Trouver l’équilibre entre autorégulation, protection du public et empathie

Partagersur un des médias sociaux suivants :

Dans un contexte de soins de santé en constante évolution, l’importance de l’autorégulation des professionnels ne peut être surestimée. À l’Ordre des dentistes du Québec, nous reconnaissons que la grande majorité des dentistes sont compétents, éthiques et profondément engagés à offrir des soins sécuritaires, dans le meilleur intérêt de leurs patients. L’Ordre n’est pas présent dans les salles de traitement. Pourtant, l’autorégulation s’exerce chaque jour, dans chaque cabinet, par des professionnels responsables et consciencieux.

La protection du public ne repose pas uniquement sur l’encadrement, la règlementation ou la discipline. Elle découle d’un effort collectif fondé sur la confiance, la prévention, l’accompagnement, le professionnalisme et l’intégrité. Comme ordre, notre rôle est de définir clairement nos attentes envers les professionnels. Nos interventions doivent demeurer proportionnelles au réel risque de préjudice, et la surrèglementation doit être évitée. Il revient ensuite aux dentistes de veiller à pratiquer dans les limites de leur compétence, conformément à ces attentes, tout en maintenant leur autonomie professionnelle, et ce, toujours, au service du patient.

C’est cette philosophie qui a guidé notre adoption des principes de la règlementation proportionnée (Right-Touch Regulation) dans le cadre de l’élargissement du champ de pratique lié aux agents injectables à visée esthétique. Ce cadre règlementaire, conçu à la suite de consultations avec plusieurs experts et parties prenantes — dont le Collège des médecins et d’autres régulateurs canadiens— repose sur une approche graduée visant à soutenir une prestation sécuritaire et responsable des soins esthétiques et thérapeutiques, tout en évitant d’être trop prescriptive.

Grâce à des lignes directrices claires et des exigences rigoureuses en matière de formation, nous sommes convaincus que les dentistes chercheront à se former de manière complète et conforme avant de poser ces actes. Cette approche équilibrée tient compte du fait qu’au quotidien, les dentistes accomplissent des gestes cliniquement sophistiqués, qui exigent les mêmes qualités d’autorégulation, de rigueur et de professionnalisme.

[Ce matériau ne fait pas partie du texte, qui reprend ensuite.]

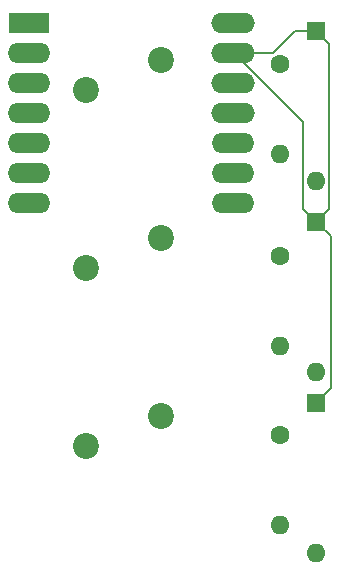
<source format=gbr>
%TF.GenerationSoftware,KiCad,Pcbnew,8.0.6*%
%TF.CreationDate,2024-10-22T00:24:14-04:00*%
%TF.ProjectId,Hackpad,4861636b-7061-4642-9e6b-696361645f70,rev?*%
%TF.SameCoordinates,Original*%
%TF.FileFunction,Copper,L1,Top*%
%TF.FilePolarity,Positive*%
%FSLAX46Y46*%
G04 Gerber Fmt 4.6, Leading zero omitted, Abs format (unit mm)*
G04 Created by KiCad (PCBNEW 8.0.6) date 2024-10-22 00:24:14*
%MOMM*%
%LPD*%
G01*
G04 APERTURE LIST*
%TA.AperFunction,ComponentPad*%
%ADD10O,3.700000X1.700000*%
%TD*%
%TA.AperFunction,ComponentPad*%
%ADD11O,3.600000X1.700000*%
%TD*%
%TA.AperFunction,ComponentPad*%
%ADD12R,3.500000X1.700000*%
%TD*%
%TA.AperFunction,ComponentPad*%
%ADD13C,2.200000*%
%TD*%
%TA.AperFunction,ComponentPad*%
%ADD14O,1.600000X1.600000*%
%TD*%
%TA.AperFunction,ComponentPad*%
%ADD15C,1.600000*%
%TD*%
%TA.AperFunction,ComponentPad*%
%ADD16R,1.600000X1.600000*%
%TD*%
%TA.AperFunction,Conductor*%
%ADD17C,0.200000*%
%TD*%
G04 APERTURE END LIST*
D10*
%TO.P,U1,14,5V*%
%TO.N,unconnected-(U1-5V-Pad14)*%
X107750000Y-68000000D03*
%TO.P,U1,13,GND*%
%TO.N,GND*%
X107750000Y-70540000D03*
%TO.P,U1,12,3V3*%
%TO.N,unconnected-(U1-3V3-Pad12)*%
X107750000Y-73080000D03*
%TO.P,U1,11,PA6_A10_D10_MOSI*%
%TO.N,Net-(U1-PA6_A10_D10_MOSI)*%
X107750000Y-75620000D03*
D11*
%TO.P,U1,10,PA5_A9_D9_MISO*%
%TO.N,Net-(U1-PA5_A9_D9_MISO)*%
X107750000Y-78160000D03*
%TO.P,U1,9,PA7_A8_D8_SCK*%
%TO.N,Net-(U1-PA7_A8_D8_SCK)*%
X107750000Y-80700000D03*
%TO.P,U1,8,PB09_A7_D7_RX*%
%TO.N,unconnected-(U1-PB09_A7_D7_RX-Pad8)*%
X107750000Y-83240000D03*
%TO.P,U1,7,PB08_A6_D6_TX*%
%TO.N,unconnected-(U1-PB08_A6_D6_TX-Pad7)*%
X90500000Y-83240000D03*
%TO.P,U1,6,PA9_A5_D5_SCL*%
%TO.N,unconnected-(U1-PA9_A5_D5_SCL-Pad6)*%
X90500000Y-80700000D03*
%TO.P,U1,5,PA8_A4_D4_SDA*%
%TO.N,unconnected-(U1-PA8_A4_D4_SDA-Pad5)*%
X90500000Y-78160000D03*
%TO.P,U1,4,PA11_A3_D3*%
%TO.N,unconnected-(U1-PA11_A3_D3-Pad4)*%
X90500000Y-75620000D03*
%TO.P,U1,3,PA10_A2_D2*%
%TO.N,unconnected-(U1-PA10_A2_D2-Pad3)*%
X90500000Y-73080000D03*
%TO.P,U1,2,PA4_A1_D1*%
%TO.N,unconnected-(U1-PA4_A1_D1-Pad2)*%
X90500000Y-70540000D03*
D12*
%TO.P,U1,1,PA02_A0_D0*%
%TO.N,unconnected-(U1-PA02_A0_D0-Pad1)*%
X90500000Y-68000000D03*
%TD*%
D13*
%TO.P,SW3,2,2*%
%TO.N,Net-(D4-A)*%
X95266000Y-103817470D03*
%TO.P,SW3,1,1*%
%TO.N,Net-(R2-Pad2)*%
X101616000Y-101277470D03*
%TD*%
%TO.P,SW2,2,2*%
%TO.N,Net-(D5-A)*%
X95266000Y-88727470D03*
%TO.P,SW2,1,1*%
%TO.N,Net-(R3-Pad2)*%
X101616000Y-86187470D03*
%TD*%
%TO.P,SW1,2,2*%
%TO.N,Net-(D1-A)*%
X95266000Y-73637470D03*
%TO.P,SW1,1,1*%
%TO.N,Net-(R1-Pad1)*%
X101616000Y-71097470D03*
%TD*%
D14*
%TO.P,R3,2*%
%TO.N,Net-(R3-Pad2)*%
X111750000Y-95310000D03*
D15*
%TO.P,R3,1*%
%TO.N,Net-(U1-PA5_A9_D9_MISO)*%
X111750000Y-87690000D03*
%TD*%
%TO.P,R2,1*%
%TO.N,Net-(U1-PA7_A8_D8_SCK)*%
X111750000Y-102880000D03*
D14*
%TO.P,R2,2*%
%TO.N,Net-(R2-Pad2)*%
X111750000Y-110500000D03*
%TD*%
D15*
%TO.P,R1,1*%
%TO.N,Net-(R1-Pad1)*%
X111750000Y-71440000D03*
D14*
%TO.P,R1,2*%
%TO.N,Net-(U1-PA6_A10_D10_MOSI)*%
X111750000Y-79060000D03*
%TD*%
D16*
%TO.P,D5,1,K*%
%TO.N,GND*%
X114750000Y-84800000D03*
D14*
%TO.P,D5,2,A*%
%TO.N,Net-(D5-A)*%
X114750000Y-97500000D03*
%TD*%
D16*
%TO.P,D4,1,K*%
%TO.N,GND*%
X114750000Y-100150000D03*
D14*
%TO.P,D4,2,A*%
%TO.N,Net-(D4-A)*%
X114750000Y-112850000D03*
%TD*%
D16*
%TO.P,D1,1,K*%
%TO.N,GND*%
X114750000Y-68650000D03*
D14*
%TO.P,D1,2,A*%
%TO.N,Net-(D1-A)*%
X114750000Y-81350000D03*
%TD*%
D17*
%TO.N,GND*%
X116000000Y-98900000D02*
X116000000Y-86050000D01*
X114750000Y-100150000D02*
X116000000Y-98900000D01*
X116000000Y-86050000D02*
X114750000Y-84800000D01*
X113650000Y-83700000D02*
X114750000Y-84800000D01*
X107836346Y-70540000D02*
X113650000Y-76353654D01*
X113650000Y-76353654D02*
X113650000Y-83700000D01*
X106750000Y-70540000D02*
X107836346Y-70540000D01*
X115850000Y-83700000D02*
X114750000Y-84800000D01*
X115850000Y-69750000D02*
X115850000Y-83700000D01*
X114750000Y-68650000D02*
X115850000Y-69750000D01*
X112984365Y-68650000D02*
X114750000Y-68650000D01*
X111094365Y-70540000D02*
X112984365Y-68650000D01*
X106750000Y-70540000D02*
X111094365Y-70540000D01*
%TD*%
M02*

</source>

Alors que je franchis le cap des 500 jours à la présidence (543 pour être exact), je ressens une immense fierté pour ce que nous avons accompli — ensemble, avec les membres du Conseil d’administration et les équipes de l’Ordre. Nous avons franchi des étapes importantes pour moderniser notre approche règlementaire. Ces progrès sont le fruit d’une collaboration sincère et d’un engagement partagé. Mais le travail est loin d’être terminé, et nous demeurons à l’écoute.

Comme toute organisation responsable, nous avons le devoir de remettre en question nos pratiques, nos interactions et même certains aspects de notre mission. C’est ce que nous faisons actuellement dans le cadre de notre nouvelle planification stratégique — un exercice rigoureux et tourné vers l’avenir.

L’un des chantiers clés de cette réflexion concernera la santé mentale de nos membres. Nous aspirons à une approche humaine, équilibrée et empathique, qui tient compte des défis auxquels les dentistes font face, sans jamais perdre de vue notre devoir fondamental de protection du public.

L’empathie est, à mon égard, une des qualités les plus importantes pour tout professionnel de la santé. Et pourtant, dans notre monde moderne, une forme de fatigue empathique s’installe. Le rythme effréné, les exigences accrues, la charge émotionnelle des soins peuvent mener à un détachement progressif. Il faut résister à cette tendance. Il faut se rappeler ce qui est au cœur de notre vocation : soigner, comprendre, agir avec compassion.

Au-delà de nos obligations professionnelles, nous avons la responsabilité de défendre les valeurs humaines qui fondent notre rôle de soignants, malgré les pressions externes.

À l’ODQ, mon souhait est de promouvoir un équilibre durable : entre la protection du public et la confiance envers les professionnels ; entre la responsabilisation et l’empathie. En incarnant ces principes, je suis convaincue que nous pouvons maintenir des standards de soins élevés, dans le respect du professionnalisme — et de l’humanité — de celles et ceux qui les prodiguent.